Task objective
Give the number of lines below that contain "naší", with no other output.
======== Material to process
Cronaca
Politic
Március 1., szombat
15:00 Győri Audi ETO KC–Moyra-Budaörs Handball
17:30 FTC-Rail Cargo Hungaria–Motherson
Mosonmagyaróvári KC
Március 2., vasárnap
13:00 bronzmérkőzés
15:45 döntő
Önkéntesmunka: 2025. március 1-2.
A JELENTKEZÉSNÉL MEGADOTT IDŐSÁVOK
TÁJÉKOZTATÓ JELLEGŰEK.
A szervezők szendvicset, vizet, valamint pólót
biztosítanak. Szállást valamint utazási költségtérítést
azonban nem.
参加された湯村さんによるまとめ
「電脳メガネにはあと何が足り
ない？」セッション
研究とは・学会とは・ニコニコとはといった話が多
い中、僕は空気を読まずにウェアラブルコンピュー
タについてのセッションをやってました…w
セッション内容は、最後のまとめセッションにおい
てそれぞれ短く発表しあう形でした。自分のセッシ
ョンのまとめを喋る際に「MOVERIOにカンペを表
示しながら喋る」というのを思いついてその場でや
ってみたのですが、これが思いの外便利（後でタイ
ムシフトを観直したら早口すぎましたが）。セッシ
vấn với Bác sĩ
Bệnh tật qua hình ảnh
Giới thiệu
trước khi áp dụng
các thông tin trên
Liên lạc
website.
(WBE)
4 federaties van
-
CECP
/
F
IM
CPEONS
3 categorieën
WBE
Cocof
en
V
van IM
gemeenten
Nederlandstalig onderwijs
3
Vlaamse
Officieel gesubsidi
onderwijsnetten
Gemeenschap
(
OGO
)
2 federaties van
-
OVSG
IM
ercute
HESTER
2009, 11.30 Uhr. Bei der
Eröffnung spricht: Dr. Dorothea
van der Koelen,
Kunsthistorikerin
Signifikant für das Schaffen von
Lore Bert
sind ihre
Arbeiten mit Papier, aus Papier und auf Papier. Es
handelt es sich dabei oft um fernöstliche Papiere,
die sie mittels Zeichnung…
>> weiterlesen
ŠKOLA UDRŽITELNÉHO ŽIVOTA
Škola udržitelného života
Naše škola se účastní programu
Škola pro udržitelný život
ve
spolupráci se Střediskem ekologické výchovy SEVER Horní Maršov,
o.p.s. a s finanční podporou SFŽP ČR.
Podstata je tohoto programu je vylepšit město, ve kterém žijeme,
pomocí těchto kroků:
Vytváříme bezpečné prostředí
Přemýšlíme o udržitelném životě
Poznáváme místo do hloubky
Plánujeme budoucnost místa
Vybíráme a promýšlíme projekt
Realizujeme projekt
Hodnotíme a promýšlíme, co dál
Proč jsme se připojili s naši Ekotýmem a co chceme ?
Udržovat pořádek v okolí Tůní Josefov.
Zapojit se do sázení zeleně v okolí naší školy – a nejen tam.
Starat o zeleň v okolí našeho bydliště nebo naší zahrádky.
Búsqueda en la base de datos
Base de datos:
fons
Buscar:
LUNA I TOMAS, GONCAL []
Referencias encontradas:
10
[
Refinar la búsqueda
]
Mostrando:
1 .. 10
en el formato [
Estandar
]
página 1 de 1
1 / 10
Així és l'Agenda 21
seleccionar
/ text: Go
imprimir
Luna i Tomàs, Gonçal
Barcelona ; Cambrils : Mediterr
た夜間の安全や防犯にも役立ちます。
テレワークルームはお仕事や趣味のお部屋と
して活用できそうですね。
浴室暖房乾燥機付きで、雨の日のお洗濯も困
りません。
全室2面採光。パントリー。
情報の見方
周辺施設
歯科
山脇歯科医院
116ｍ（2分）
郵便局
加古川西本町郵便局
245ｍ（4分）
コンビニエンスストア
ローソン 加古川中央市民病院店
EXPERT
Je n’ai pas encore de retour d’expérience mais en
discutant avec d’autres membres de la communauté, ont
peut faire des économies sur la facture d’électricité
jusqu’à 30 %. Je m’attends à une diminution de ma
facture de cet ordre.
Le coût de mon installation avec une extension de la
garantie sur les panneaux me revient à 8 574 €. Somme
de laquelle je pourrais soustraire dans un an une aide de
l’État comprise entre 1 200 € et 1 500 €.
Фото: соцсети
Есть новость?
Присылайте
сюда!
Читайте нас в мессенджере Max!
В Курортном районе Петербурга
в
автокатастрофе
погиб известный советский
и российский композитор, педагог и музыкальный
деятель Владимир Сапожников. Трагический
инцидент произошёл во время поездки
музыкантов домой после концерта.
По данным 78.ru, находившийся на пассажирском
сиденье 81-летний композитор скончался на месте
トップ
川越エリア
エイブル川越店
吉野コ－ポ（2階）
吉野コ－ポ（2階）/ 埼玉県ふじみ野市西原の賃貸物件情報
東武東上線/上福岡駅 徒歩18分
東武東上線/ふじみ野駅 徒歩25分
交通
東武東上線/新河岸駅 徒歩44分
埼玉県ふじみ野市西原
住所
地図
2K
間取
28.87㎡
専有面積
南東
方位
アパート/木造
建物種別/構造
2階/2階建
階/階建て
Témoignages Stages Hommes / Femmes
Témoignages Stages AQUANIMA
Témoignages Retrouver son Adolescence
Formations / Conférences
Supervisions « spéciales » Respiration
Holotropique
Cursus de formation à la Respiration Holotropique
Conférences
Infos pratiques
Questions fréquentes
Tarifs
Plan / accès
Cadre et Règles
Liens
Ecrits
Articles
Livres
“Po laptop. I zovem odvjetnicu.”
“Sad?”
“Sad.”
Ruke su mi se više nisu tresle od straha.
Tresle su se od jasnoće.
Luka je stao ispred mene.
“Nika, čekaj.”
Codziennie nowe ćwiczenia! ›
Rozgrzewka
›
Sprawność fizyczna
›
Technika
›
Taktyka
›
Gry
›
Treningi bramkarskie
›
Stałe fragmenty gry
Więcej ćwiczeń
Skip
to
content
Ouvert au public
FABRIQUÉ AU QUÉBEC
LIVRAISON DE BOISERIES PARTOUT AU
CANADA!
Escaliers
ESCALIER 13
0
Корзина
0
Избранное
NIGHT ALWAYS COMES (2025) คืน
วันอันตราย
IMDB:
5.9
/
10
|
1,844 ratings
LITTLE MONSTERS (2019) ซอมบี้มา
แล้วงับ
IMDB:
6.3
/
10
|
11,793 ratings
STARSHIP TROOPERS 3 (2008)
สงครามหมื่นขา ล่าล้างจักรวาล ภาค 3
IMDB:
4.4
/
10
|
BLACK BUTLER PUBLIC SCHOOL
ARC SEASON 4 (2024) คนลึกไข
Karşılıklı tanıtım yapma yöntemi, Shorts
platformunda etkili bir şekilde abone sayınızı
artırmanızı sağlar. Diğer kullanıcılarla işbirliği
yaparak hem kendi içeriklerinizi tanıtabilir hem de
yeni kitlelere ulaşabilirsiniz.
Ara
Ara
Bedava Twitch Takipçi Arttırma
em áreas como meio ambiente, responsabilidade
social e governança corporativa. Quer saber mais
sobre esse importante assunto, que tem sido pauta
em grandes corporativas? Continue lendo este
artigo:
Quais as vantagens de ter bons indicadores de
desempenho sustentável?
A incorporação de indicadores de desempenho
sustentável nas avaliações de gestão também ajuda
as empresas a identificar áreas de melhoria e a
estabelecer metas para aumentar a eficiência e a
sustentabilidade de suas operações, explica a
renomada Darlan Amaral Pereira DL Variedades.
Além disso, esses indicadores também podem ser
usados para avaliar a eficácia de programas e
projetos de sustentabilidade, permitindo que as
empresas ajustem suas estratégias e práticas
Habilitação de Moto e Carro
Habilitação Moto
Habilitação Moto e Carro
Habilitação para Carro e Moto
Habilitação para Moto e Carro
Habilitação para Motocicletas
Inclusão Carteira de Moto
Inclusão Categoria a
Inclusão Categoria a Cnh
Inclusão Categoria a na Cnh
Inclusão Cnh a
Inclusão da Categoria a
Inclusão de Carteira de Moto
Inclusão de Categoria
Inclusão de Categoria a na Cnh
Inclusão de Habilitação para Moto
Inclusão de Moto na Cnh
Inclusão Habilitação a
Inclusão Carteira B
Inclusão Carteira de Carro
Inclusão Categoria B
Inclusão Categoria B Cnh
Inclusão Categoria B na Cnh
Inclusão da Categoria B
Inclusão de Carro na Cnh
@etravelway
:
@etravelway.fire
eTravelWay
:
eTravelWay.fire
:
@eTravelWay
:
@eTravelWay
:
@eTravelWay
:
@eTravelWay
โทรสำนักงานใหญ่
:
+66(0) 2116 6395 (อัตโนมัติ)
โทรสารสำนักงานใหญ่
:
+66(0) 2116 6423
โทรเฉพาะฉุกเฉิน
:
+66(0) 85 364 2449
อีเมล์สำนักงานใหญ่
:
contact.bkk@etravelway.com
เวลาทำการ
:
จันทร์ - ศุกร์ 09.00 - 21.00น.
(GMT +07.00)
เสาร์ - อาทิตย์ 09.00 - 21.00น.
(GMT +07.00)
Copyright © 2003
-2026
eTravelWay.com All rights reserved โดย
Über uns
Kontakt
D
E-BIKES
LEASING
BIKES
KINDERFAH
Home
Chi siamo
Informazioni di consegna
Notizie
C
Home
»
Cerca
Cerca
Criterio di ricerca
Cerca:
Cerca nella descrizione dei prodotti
================
Solution for this problem
2